Client Simulation on the Server

Taking isomorphic JavaScript to the extreme, real-time isomorphic applications may run separate processes on the server for each client session. This allows the server to look at the data that the application loads and proactively send data to the client, essentially simulating the UI on the server. This technique has been famously used by the Asana application. Asana is a collaborative project management tool built on an in-house, closed-source framework called Luna. Luna is tailored for writing real-time web applications and is similar to Meteor.js in providing a common isomorphic API for accessing data on the client and the server. However, what makes Luna unique is that it runs a complete copy of the application on the server. Luna simulates the client on the server by executing the same JavaScript code on the server that is running in the client. As a user clicks around in the Asana UI, the JavaScript events in the client are synchronized with the server. The server maintains an exact copy of the user state by executing all the views and events, but simply throws away the HTML.

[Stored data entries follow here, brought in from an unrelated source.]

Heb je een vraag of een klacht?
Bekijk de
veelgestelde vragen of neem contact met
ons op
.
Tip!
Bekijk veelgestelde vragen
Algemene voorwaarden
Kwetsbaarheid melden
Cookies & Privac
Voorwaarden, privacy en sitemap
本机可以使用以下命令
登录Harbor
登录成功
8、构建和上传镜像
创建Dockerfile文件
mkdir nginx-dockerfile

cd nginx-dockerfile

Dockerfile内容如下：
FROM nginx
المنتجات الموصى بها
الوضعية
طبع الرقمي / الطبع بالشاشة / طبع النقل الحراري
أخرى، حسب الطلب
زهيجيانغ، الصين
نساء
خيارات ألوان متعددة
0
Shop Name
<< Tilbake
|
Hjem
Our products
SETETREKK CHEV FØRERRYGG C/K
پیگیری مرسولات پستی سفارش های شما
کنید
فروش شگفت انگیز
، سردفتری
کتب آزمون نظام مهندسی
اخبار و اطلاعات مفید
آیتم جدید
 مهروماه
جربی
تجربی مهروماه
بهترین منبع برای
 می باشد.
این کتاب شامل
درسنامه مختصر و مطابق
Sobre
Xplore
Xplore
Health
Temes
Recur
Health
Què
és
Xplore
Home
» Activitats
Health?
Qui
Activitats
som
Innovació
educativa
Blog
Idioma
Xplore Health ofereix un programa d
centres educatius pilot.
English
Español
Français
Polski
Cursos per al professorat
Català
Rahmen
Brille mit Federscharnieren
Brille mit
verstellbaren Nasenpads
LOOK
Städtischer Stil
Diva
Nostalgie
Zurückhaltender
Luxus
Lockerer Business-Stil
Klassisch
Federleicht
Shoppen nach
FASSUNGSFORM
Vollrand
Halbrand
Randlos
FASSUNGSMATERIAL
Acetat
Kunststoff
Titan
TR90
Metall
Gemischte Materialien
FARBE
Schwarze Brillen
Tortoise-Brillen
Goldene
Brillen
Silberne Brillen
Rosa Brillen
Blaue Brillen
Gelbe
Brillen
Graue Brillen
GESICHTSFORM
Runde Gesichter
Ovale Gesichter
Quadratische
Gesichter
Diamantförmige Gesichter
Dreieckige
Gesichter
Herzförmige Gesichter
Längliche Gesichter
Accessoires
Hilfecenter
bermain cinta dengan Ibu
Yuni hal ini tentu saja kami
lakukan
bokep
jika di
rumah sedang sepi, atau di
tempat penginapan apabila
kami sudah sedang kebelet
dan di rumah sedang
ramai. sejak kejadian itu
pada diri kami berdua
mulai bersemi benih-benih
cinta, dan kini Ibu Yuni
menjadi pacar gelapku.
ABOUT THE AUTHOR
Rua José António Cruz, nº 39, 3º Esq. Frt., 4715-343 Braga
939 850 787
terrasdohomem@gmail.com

A recent post on Asana’s engineering blog indicates that Asana is moving away from this kind of client/server simulation, though. Performance is an issue, especially when the server has to simulate the UI in multiple states so that it can anticipate and preload data on the client for immediate availability. The post also cites versioning as an issue for mobile clients that may run older versions of the code, which makes simulation tricky since the client and the server are not running exactly the same code.

Summary

Isomorphic JavaScript is an attempt to share an application on both sides of the wire. By looking at real-time isomorphic frameworks, we have seen different solutions to sharing application logic. These frameworks take a more novel approach than simply taking a single-page application and rendering it on the server. There has been a lot of discussion around these concepts, and we hope this has provided a good introduction to the many facets of isomorphic JavaScript. In the next part of the book, we will build on these key concepts and create our first isomorphic application.